Impala females and young live throughout the year in breeding herds. Males associate with breeding herds and outside the rutting season in bachelor groups.
This group association is known as ‘selfish herds’ as they provide safety in numbers, basically reducing any single individual’s chances of being the one that gets eaten! Impala, being the most common antelope in the Lowveld, have a host of predators including lion, leopard, cheetah, spotted hyena, jackal, caracal, pythons and even chacma baboons on occasion, the males catch the lambs.
One of the impala’s most successful tactics in remaining numerous is their breeding strategy. At the end of January, shorter day lengths trigger an increase in testosterone in the males and they separate out of their bachelor groups and begin the arduous task of setting up territories.
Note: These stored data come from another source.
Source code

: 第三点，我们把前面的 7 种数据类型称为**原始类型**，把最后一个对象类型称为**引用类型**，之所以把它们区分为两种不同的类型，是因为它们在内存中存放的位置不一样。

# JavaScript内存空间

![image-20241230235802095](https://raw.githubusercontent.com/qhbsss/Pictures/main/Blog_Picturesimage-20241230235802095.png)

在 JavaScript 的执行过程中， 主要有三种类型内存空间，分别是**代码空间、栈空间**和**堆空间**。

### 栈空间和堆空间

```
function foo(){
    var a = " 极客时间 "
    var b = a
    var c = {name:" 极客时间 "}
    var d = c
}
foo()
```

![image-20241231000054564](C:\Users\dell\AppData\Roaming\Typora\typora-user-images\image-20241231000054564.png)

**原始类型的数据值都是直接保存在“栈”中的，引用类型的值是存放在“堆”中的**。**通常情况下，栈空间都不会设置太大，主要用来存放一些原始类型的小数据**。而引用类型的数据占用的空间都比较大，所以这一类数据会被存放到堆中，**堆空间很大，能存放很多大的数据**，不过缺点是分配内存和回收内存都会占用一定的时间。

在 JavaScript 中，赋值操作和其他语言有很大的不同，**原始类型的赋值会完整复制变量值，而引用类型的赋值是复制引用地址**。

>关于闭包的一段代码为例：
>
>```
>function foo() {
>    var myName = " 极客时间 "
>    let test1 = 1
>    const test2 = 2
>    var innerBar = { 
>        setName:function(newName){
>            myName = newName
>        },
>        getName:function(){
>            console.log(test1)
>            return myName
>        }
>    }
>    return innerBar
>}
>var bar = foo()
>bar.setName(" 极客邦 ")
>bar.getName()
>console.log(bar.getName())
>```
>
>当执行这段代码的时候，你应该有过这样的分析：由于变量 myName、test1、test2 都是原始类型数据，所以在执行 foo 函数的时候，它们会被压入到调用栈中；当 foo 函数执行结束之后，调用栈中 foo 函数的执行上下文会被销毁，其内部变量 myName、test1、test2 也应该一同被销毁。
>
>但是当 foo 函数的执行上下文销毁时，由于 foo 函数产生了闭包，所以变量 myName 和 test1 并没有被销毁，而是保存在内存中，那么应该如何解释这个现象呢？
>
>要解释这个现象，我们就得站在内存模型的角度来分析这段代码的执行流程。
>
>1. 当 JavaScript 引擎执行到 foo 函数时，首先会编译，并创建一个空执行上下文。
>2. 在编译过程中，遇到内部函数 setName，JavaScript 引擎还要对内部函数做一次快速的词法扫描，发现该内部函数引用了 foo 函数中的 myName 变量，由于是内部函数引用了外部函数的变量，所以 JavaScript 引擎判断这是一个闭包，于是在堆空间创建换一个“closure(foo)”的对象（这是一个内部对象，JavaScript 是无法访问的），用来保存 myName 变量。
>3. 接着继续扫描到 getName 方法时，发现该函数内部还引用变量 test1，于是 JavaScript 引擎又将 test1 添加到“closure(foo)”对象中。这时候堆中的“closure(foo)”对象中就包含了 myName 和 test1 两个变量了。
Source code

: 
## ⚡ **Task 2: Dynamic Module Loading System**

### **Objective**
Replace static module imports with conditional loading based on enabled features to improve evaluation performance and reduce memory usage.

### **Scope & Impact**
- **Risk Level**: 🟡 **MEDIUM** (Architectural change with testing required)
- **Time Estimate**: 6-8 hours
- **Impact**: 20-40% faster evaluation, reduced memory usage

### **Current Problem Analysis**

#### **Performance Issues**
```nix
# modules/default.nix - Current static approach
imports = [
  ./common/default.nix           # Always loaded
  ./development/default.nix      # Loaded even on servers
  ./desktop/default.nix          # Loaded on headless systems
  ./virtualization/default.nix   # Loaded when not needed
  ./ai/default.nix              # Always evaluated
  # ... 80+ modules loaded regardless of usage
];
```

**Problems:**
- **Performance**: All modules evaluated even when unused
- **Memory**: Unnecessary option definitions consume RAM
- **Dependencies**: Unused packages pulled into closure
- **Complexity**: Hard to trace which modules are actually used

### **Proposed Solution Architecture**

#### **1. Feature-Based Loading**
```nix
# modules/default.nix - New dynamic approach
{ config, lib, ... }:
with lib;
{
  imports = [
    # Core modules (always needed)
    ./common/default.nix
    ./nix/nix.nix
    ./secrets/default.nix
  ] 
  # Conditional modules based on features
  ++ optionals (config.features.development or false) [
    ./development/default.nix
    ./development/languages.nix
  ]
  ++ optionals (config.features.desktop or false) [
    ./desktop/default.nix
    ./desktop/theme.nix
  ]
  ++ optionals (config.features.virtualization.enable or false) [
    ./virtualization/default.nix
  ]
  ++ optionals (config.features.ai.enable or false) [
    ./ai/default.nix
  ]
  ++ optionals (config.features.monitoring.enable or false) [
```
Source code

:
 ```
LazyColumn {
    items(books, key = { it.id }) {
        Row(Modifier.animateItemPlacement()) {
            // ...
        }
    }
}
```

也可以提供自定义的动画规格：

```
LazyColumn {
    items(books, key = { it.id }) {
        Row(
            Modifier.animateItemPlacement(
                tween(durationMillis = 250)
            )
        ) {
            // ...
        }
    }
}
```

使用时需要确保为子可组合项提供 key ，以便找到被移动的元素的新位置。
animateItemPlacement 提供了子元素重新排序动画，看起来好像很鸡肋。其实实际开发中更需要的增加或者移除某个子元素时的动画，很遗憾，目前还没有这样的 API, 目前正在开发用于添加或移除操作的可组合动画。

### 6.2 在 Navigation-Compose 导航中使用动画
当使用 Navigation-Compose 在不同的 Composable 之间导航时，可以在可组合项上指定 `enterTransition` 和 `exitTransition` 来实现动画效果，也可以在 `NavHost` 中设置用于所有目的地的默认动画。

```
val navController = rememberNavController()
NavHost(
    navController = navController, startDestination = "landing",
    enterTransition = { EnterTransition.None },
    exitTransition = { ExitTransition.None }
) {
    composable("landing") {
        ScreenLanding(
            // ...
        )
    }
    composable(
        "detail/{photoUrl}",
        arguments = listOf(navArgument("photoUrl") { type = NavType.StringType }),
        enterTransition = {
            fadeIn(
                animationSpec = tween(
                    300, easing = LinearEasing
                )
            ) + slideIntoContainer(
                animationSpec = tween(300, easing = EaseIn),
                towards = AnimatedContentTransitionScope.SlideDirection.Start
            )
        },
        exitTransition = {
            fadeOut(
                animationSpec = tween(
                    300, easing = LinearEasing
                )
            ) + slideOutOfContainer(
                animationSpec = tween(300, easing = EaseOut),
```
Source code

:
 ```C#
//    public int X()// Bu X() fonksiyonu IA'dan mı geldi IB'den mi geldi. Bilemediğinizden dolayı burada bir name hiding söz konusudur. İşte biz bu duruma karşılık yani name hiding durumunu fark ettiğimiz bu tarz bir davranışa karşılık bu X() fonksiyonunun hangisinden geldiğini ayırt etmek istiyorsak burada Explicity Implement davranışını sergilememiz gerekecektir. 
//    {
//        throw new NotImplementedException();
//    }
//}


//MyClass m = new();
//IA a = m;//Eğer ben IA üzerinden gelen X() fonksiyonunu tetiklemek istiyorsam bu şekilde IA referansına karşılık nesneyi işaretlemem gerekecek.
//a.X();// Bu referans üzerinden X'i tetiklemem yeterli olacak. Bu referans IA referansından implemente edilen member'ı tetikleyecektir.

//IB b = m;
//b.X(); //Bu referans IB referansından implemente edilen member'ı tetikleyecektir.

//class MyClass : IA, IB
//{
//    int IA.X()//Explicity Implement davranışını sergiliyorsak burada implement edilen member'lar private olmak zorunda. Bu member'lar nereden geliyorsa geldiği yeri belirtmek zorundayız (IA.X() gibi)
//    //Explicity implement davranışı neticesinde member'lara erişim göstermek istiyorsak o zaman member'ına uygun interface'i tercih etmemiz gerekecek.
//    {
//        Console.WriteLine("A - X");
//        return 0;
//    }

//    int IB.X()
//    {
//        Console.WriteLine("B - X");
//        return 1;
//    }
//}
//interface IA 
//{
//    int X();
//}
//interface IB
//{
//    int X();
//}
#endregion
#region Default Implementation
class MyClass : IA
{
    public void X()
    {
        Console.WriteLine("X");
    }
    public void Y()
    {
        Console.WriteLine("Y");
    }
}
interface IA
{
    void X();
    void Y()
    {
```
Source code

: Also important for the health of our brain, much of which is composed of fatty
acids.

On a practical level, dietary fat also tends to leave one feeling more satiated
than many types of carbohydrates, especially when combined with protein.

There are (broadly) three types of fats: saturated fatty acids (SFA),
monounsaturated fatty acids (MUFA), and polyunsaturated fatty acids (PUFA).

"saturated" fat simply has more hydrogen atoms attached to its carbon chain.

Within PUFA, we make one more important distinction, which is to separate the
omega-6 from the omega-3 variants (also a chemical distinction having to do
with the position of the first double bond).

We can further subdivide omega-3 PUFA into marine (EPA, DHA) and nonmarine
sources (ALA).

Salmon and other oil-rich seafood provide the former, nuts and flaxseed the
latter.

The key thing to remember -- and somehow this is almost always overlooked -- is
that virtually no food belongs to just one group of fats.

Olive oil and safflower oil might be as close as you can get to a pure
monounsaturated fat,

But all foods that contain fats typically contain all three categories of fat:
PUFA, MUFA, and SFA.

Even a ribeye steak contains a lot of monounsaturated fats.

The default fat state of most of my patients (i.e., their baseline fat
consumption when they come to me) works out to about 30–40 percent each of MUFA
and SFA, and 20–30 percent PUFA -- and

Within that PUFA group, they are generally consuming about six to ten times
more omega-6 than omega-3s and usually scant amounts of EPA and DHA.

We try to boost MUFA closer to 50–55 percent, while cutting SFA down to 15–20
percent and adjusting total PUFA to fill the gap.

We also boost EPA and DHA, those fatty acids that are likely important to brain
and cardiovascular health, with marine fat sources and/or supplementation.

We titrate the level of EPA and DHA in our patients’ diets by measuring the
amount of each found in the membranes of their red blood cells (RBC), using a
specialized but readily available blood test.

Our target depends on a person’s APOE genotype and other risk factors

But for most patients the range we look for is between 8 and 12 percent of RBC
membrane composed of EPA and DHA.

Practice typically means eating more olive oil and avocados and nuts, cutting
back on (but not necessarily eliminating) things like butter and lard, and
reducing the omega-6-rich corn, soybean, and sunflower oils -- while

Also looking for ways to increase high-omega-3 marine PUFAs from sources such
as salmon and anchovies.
Ideally, these need to contain good food and access to water – the resources that will lure the females. Rams rush about chasing contenders away, tails extended and they issue fierce roars that might confuse first-time listeners into believing the source of the noise to be more than a mere impala! Females too are herded into the territory in this fashion.
More serious encounters between rams will involve horn clashes. The month of May is the peak of the rut and by this time, the males’ cavorting has induced the females to come into oestrus. This is a short-lived period for impala ewes. Within about a three week period all the females will be mated.
This has the knock-on effect that by Late November, early December, all the impala lambs in an area arrive within about a three week period. This flood of newborn impala provides a glut for predators but even they can’t eat all the lambs and a large proportion survives to bolster the impala population.
The intensity of the May rut is such that males are so busy herding females and warding off intruders that they do not feed or groom and they can thus only manage to hold territories for about 8 days. This ensures different genes are introduced to a given herd and that only the strongest contestants get to mate.
There has long been a myth that impala are able to delay giving birth until conditions are favourable. This is in fact not the case. Later births in areas with poor nutrition are caused by later conceptions. A full-term foetus of any kind needs to be evacuated from the birth canal lest it no longer fit. An animal can not arrest the growth of a foetus.
Some ewes will reabsorb fetuses during unfavourable conditions but this takes place very early on in pregnancy. Others may abort and these carcasses are seldom found due to scavengers.